Before using the model for forecasting, we first evaluate the model's predictive performance. Model accuracy is generally determined using the mean absolute percentage error (MAPE), and root mean square error (RMSE), mean squared error (MSE), and mean absolute error (MAE). In addition, the goodness of fit (GOF) and explained variance score (EVS) are also commonly used to measure the strengths and weaknesses of forecasting methods. A combination of different parameters should be considered to measure the accuracy of the model’s prediction performance, to ensure an effective modelling outcome.

Analysis of the results

Spatial and temporal evolutionary characteristics of urban air quality in China.

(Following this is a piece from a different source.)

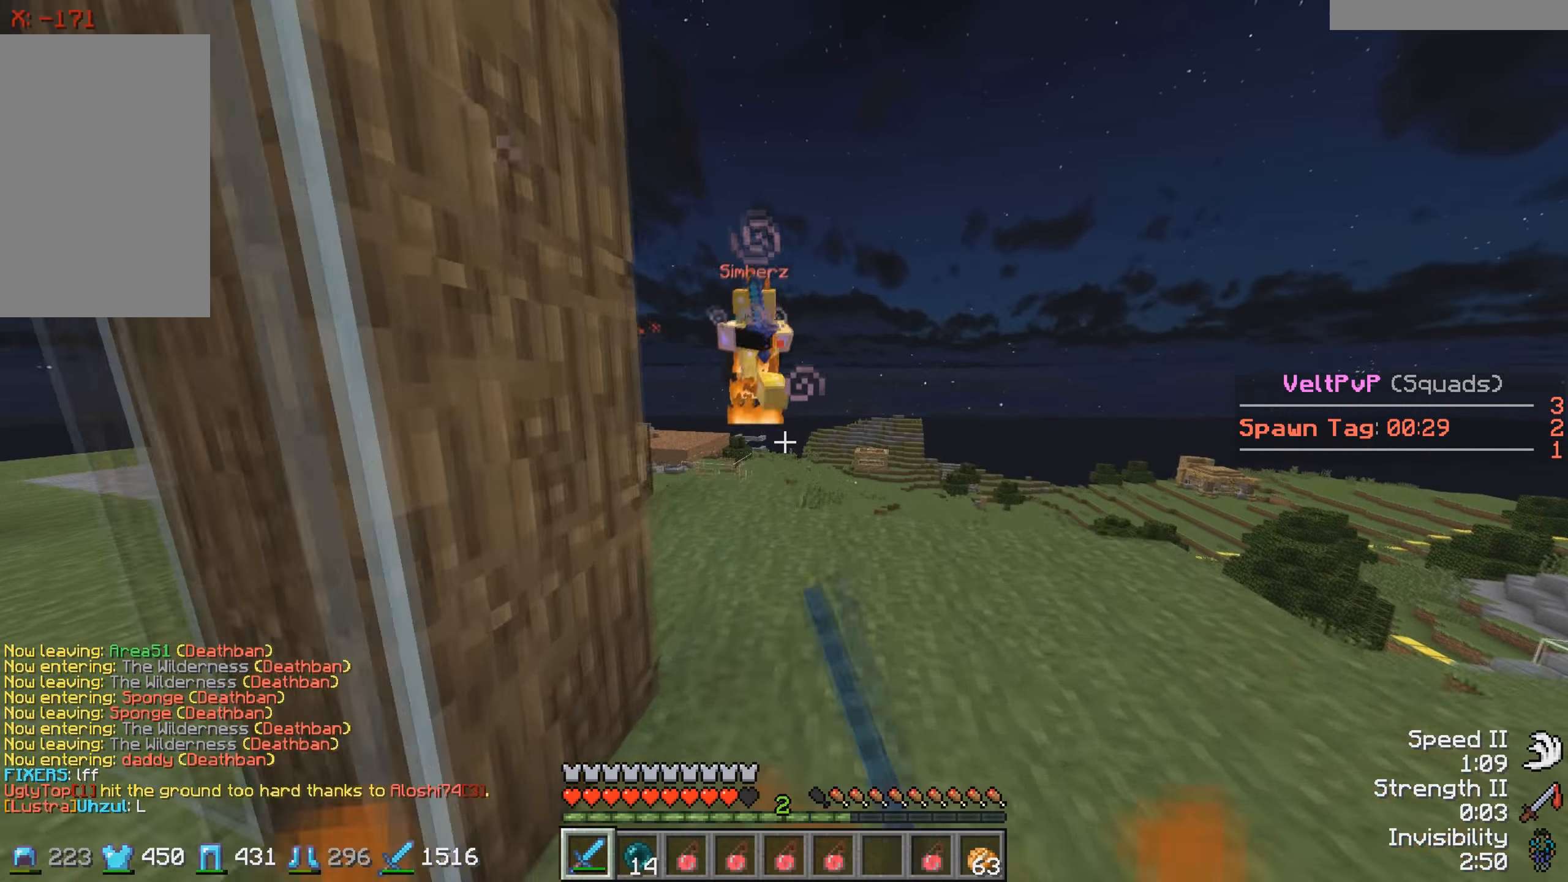
{"keys": ["w"], "events": []}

Annual analysis of air quality

The first step is to describe the overall distribution characteristics and trends of the daily average AQI values and the concentration values of the six major pollutants CO, NO2, O3, PM10, PM2.5, and SO2 for Chinese cities from 2014 to 2022. Table 1 and Online Resource 1 show the results of the time-series change analysis of these data. The charts visually indicate that the AQI, CO, NO2, O3, PM10, PM2.5, and SO2 data have relatively similar distribution characteristics, with significant fluctuations. Time trends significantly influence the series and indicate that the seasons influence the cyclical fluctuation trend. The AQI in 2021 decreased by 26.75% compared to 2015, while the reduction was 22.1% between 2016 and 2021; the specific figures are listed in Table 1. The other six primary pollution concentrations also decreased year by year.

Table 1 Overall national annual air quality from 2014 to 2022.

Table 2 shows the classified daily air quality by grade according to the year. The urban air quality in China hit an “Excellent” level at the following percentages of days in the sequential nine years from 2014 through 2022: 75.00%, 78.97%, 82.24%, 83.74%, 86.73%, 88.67%, 91.41%, 91.36%, and 92.42%, respectively. This indicates an increasing trend year-by-year. The percentages of days exhibiting heavy and serious pollution for the same nine sequential years are 2.46%, 2.97%, 2.48%, 2.21%, 2.02%, 1.601%, 1.115%, 1.37%, and 0.98%, respectively. This shows a decreasing trend year-by-year. In general, the air quality of most cities is rated Excellent, followed by Good, with only a certain proportion of days reporting light pollution. There are even fewer days classified as having moderate pollution or above. Although the proportion of days with air pollution in Chinese cities has been decreasing in recent years, the proportion is not small, and air pollution still should be actively managed and controlled.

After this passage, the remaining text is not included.